In a terse statement, Acres says it is “deeply disappointed” with the debarment. “The events in Lesotho occurred 10-15 years ago and the five-year period over which Acres has responded to these allegations has been very trying for our employees,” it reads. Acres seems oblivious to how trying corruption can be for a Third World country; for one thing, it diverts aid money from its intended purpose. What’s more, Acres seems to have missed the central lesson in all this: that companies can be held responsible for the actions of their agents.

Contrast that with other recent corporate crises. In August, WestJet CEO Clive Beddoe accepted responsibility for acts of corporate espionage allegedly conducted by recently dismissed vice-president Mark Hill. Royal Dutch/Shell agreed to pay US$150 million in fines to settle allegations of impropriety regarding downward revisions to its oil reserve estimates. While damaging in the short run, coming clean has at least allowed these companies to start rebuilding their reputations today.
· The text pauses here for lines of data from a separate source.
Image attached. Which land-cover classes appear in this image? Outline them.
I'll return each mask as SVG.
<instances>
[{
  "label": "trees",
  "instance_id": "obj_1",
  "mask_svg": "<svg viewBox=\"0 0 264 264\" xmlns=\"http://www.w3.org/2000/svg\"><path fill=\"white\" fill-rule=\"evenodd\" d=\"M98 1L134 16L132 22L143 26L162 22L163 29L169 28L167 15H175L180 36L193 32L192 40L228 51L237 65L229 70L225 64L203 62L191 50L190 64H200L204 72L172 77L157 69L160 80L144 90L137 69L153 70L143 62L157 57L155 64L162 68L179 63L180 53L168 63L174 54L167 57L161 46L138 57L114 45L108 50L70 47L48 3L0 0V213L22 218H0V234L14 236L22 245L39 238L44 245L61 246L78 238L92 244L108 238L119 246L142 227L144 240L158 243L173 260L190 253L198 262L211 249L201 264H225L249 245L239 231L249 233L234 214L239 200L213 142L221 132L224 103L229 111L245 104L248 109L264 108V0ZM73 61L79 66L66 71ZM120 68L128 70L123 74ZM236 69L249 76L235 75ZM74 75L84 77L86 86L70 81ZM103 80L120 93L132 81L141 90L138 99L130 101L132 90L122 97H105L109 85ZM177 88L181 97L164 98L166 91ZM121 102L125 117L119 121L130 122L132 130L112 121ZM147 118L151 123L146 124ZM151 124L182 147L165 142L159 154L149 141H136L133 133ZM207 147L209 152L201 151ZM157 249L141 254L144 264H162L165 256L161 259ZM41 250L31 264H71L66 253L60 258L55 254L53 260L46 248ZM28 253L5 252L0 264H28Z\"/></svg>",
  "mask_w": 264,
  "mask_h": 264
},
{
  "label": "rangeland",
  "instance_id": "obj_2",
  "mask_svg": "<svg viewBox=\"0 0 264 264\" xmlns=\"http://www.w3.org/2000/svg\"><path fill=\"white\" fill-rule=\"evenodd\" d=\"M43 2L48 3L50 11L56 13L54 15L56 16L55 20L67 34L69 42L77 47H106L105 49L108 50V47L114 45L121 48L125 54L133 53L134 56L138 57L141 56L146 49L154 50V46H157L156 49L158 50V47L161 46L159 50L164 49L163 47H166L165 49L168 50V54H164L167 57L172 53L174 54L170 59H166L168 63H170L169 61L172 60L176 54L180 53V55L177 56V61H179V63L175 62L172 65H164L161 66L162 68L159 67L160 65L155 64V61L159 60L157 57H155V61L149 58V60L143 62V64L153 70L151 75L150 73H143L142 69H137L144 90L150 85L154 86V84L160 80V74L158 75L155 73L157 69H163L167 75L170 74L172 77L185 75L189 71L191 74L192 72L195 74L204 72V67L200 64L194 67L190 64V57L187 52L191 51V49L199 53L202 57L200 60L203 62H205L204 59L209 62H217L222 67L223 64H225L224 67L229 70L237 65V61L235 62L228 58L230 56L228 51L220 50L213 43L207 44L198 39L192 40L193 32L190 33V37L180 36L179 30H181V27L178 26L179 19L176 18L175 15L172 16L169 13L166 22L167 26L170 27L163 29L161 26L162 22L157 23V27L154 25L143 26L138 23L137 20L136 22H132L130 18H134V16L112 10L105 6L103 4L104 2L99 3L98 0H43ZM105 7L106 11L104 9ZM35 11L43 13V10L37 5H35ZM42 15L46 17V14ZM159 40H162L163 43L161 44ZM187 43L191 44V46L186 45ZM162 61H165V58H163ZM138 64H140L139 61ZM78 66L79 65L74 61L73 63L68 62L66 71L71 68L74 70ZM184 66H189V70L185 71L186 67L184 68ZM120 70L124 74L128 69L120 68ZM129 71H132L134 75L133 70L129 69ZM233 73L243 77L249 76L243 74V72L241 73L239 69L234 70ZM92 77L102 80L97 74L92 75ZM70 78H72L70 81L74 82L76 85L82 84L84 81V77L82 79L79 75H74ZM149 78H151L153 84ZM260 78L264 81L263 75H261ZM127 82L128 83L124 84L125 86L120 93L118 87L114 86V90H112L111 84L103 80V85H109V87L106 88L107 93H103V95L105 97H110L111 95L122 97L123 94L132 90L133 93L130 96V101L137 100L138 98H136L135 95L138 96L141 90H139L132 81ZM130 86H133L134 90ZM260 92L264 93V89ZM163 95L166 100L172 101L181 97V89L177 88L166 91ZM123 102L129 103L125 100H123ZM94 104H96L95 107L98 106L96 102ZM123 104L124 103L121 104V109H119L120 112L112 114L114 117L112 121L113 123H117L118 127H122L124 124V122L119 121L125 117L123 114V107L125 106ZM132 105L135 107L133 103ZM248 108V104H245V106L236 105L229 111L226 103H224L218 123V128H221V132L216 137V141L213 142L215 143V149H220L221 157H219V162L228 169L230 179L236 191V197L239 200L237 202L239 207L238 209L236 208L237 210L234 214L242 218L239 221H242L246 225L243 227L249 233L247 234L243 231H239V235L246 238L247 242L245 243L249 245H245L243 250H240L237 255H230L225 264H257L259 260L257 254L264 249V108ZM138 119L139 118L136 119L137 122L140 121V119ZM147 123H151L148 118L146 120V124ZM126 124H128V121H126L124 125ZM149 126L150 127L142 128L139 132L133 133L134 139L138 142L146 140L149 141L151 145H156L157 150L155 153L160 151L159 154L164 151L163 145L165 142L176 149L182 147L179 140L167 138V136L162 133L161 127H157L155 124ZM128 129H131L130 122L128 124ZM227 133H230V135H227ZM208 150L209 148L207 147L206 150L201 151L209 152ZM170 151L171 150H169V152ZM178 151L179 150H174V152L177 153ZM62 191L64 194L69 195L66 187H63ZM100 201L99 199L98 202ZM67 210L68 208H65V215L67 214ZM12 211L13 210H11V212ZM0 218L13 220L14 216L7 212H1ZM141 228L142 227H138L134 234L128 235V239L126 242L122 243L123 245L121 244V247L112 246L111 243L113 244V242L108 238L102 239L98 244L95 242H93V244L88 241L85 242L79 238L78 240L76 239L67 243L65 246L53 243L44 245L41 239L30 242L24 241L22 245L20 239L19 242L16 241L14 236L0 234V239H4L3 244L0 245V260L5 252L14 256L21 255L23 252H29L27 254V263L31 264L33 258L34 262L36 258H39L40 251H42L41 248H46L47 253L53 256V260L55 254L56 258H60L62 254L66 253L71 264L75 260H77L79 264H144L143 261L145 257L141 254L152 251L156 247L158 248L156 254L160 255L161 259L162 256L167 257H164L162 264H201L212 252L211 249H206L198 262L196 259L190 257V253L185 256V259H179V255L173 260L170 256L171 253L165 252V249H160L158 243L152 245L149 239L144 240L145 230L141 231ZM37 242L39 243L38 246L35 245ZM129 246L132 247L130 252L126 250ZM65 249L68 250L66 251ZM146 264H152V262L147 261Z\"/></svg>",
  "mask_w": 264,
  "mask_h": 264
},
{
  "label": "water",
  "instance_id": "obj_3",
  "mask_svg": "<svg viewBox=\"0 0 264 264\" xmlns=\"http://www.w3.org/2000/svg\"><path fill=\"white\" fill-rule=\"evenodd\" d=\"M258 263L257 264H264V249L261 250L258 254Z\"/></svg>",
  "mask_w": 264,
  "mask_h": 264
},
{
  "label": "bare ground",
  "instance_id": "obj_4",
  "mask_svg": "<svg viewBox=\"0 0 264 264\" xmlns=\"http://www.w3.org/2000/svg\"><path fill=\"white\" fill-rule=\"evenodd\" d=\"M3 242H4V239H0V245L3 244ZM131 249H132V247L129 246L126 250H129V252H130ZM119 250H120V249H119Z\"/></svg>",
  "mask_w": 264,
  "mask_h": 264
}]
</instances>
But Acres is unrepentant. On its website, one can find a list of engineering awards the company has won, but its search engine cannot locate a single mention of the words “bribery,” “corruption” or even “Lesotho.” Its only concession has been to introduce a “business integrity management system.” Patricia Adams of Probe International, an aid and trade watchdog, has reviewed the model on which Acres’ system is styled. “As far as we can see, it’s all internal,” she says. “I can’t see what good it would do. Acres had internal procedures in place before.”

During the past year or so, Acres has shrunk by about 300 employees, to 800. In June, its shareholders–comprised largely of hundreds of current and retired employees–sold the company to Hatch Ltd., a larger engineering firm based in Mississauga, Ont. In giving the deal his blessing, Acres president Tony Hylton said, “Acres has now gained enormous strength and opportunity for growth, with a company that shares similar values and vision to our own.” For the sake of both Hatch and the Third World, let’s hope not.